Era il 1926 quando gli abitanti dell’allora piccolo borgo di Santa Lucia a Perugia, abitato prevalentemente da famiglie contadine, chiesero al parroco di collocare una croce sulla sovrastante collina versante Monte Malbe a protezione di quanti si recavano al lavoro nei campi e dei raccolti spesso danneggiati dalle avverse condizioni meteo. Nel 1936, decimo anniversario della festa, venne edifica nel luogo della Croce una cappella al cui interno fu posizionato un crocifisso. Questa cappella è stata restaurata nel 2023 da cittadini e parrocchiani a testimonianza della volontà di preservare questo luogo per la storia che rappresenta.

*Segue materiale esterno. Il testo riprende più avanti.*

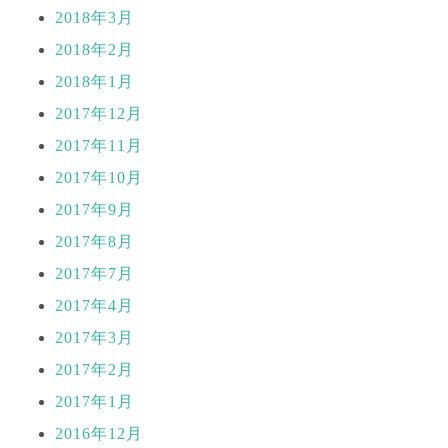
2018年3月
2018年2月
2018年1月
2017年12月
2017年11月
2017年10月
2017年9月
2017年8月
2017年7月
2017年4月
2017年3月
2017年2月
2017年1月
2016年12月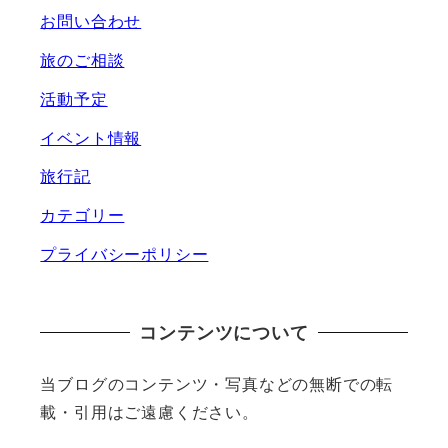
お問い合わせ
旅のご相談
活動予定
イベント情報
旅行記
カテゴリー
プライバシーポリシー
コンテンツについて
当ブログのコンテンツ・写真などの無断での転
載・引用はご遠慮ください。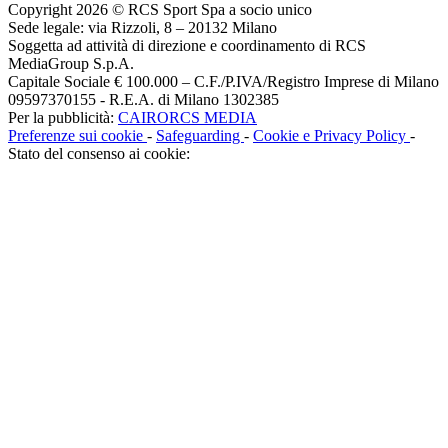
Copyright 2026 © RCS Sport Spa a socio unico
Sede legale: via Rizzoli, 8 – 20132 Milano
Soggetta ad attività di direzione e coordinamento di RCS
MediaGroup S.p.A.
Capitale Sociale € 100.000 – C.F./P.IVA/Registro Imprese di Milano
09597370155 - R.E.A. di Milano 1302385
Per la pubblicità:
CAIRORCS MEDIA
Preferenze sui cookie
-
Safeguarding
-
Cookie e Privacy Policy
-
Stato del consenso ai cookie: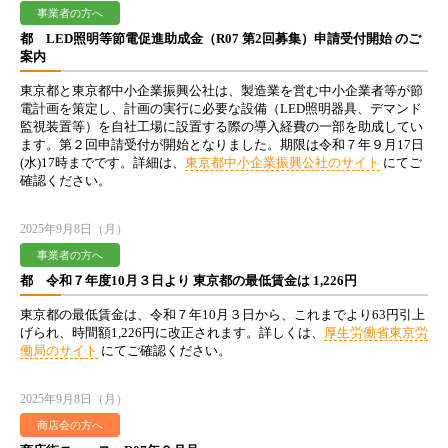
事業者の方へ
都 LED照明等節電促進助成金（R07 第2回募集）申請受付開始 のご
案内
東京都と東京都中小企業振興公社は、製造業を営む中小企業者等が節
電計画を策定し、計画の実行に必要な設備（LED照明器具、デマンド
監視装置等）を自社工場に設置する際の導入経費の一部を助成してい
ます。第２回申請受付が開始となりました。期限は令和７年９月17日
(水)17時までです。詳細は、
東京都中小企業振興公社のサイト
にてご
確認ください。
2025年9月8日（月）
事業者の方へ
都 令和７年度10月３日より 東京都の最低賃金は 1,226円
東京都の最低賃金は、令和７年10月３日から、これまでより63円引上
げられ、時間額1,226円に改正されます。詳しくは、
厚生労働省東京労
働局のサイト
にてご確認ください。
2025年9月8日（月）
商店会の方へ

Una fede e tradizione che prosegue da un secolo e al passo con l’evoluzione sociale ed occupazionale che questo quartiere periferico perugino ha vissuto trasformandosi da centro agricolo a centro industriale con la nota fabbrica della Luisa Spagnoli.

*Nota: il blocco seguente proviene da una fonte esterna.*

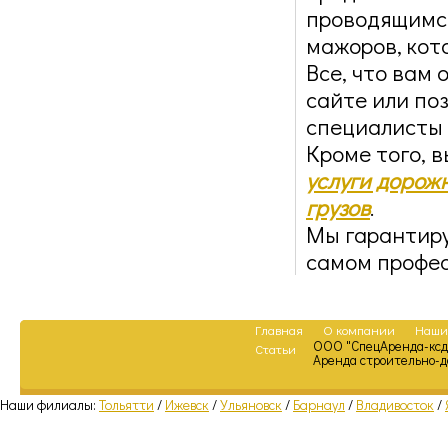
проводящимся
мажоров, кот
Все, что вам 
сайте или по
специалисты 
Кроме того, 
услуги дорож
грузов
.
Мы гарантиру
самом профес
Главная
О компании
Наши
ООО "СпецАренда-ксд
Статьи
Аренда строительно-
Наши филиалы:
Тольятти
/
Ижевск
/
Ульяновск
/
Барнаул
/
Владивосток
/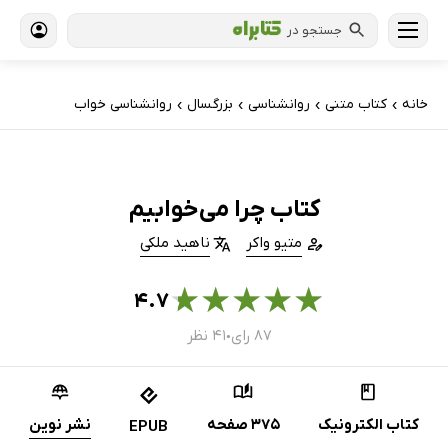
جستجو در
خانه
کتاب‌ متنی
روانشناسی
بزرگسال
روانشناسی خواب
›
›
›
›
کتاب چرا می‌خوابیم
متیو واکر
ناهید ملکی
★
★
★
★
★
۴.۷
۸۷ رای
۴۱ نظر
●
کتاب الکترونیک
375 صفحه
نشر نوین
EPUB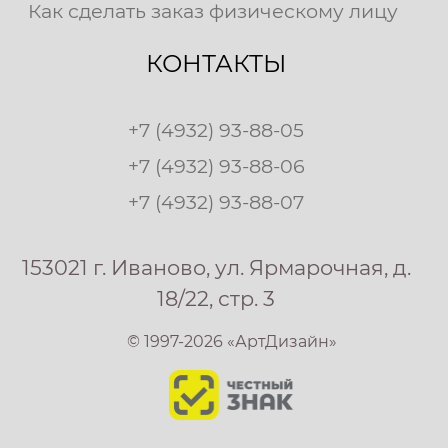
Как сделать заказ физическому лицу
КОНТАКТЫ
+7 (4932) 93-88-05
+7 (4932) 93-88-06
+7 (4932) 93-88-07
153021 г. Иваново, ул. Ярмарочная, д.
18/22, стр. 3
© 1997-2026 «АртДизайн»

La centesima festa della Croce ha coinvolto ancora una volta nell’organizzazione la parrocchia e la locale proloco, culminando nelle giornate di sabato 16 e domenica 17 maggio con la partecipata processione della Croce per le vie di Santa Lucia e a seguire la celebrazione eucaristica nella chiesa Regina della Pace presieduta dal parroco don Alessandro Scarda. Diversi gli eventi socio-aggregativi promossi da proloco e parrocchia, quest’ultima proponendo l’iniziativa “Oratorio street festival”; eventi che hanno coinvolto tutto il quartiere addobbato a festa con cento stendardi in tessuto rosso cuciti a mano con al centro una croce ricamata con filo giallo-oro.

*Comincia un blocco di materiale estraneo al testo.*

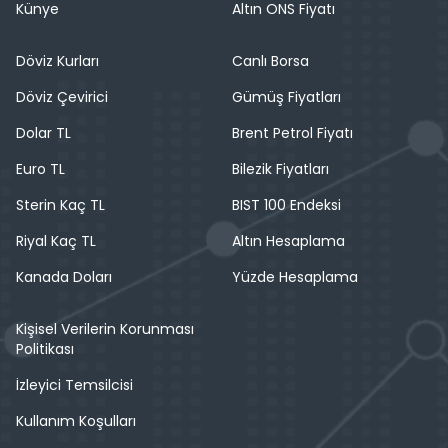
Künye
Altın ONS Fiyatı
Döviz Kurları
Canlı Borsa
Döviz Çevirici
Gümüş Fiyatları
Dolar TL
Brent Petrol Fiyatı
Euro TL
Bilezik Fiyatları
Sterin Kaç TL
BIST 100 Endeksi
Riyal Kaç TL
Altın Hesaplama
Kanada Doları
Yüzde Hesaplama
Kişisel Verilerin Korunması
Politikası
İzleyici Temsilcisi
Kullanım Koşulları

“In una società sempre più secolarizzata dove la fede della pietà popolare potrebbe essere praticata solo da persone con i capelli grigi, vedere anche tanti giovani in processione dietro alla Croce, ci fa riflettere e sperare che non tutto andrà perduto delle nostre tradizioni che sono tasselli importanti della stessa storia civile e religiosa locale. Per questo ci impegniamo come comunità tutta a trasmettere questi valori cristiani e popolari alle nuove generazioni”. È il commento rilasciato al settimanale La Voce, a margine dell’evento della centesima festa della Croce, dal parroco don Alessandro Scarda che aggiunge: “pochissime volte non si è svolte questa festa, ultima nel 2020 a causa del Covid, e durante la seconda guerra mondiale, ci raccontano i più anziani, si tenne volutamente per affidare alla protezione del Ss. Crocifisso i soldati in guerra. Anche oggi non sono mancate le intenzioni di preghiera perché cessino le guerre e le violenze nel mondo. Abbiamo bisogno tutti di pace e la invochiamo con le preghiere che rivolgiamo incessantemente anche alla nostra Regina della Pace a cui è intitolata questa chiesa parrocchiale”.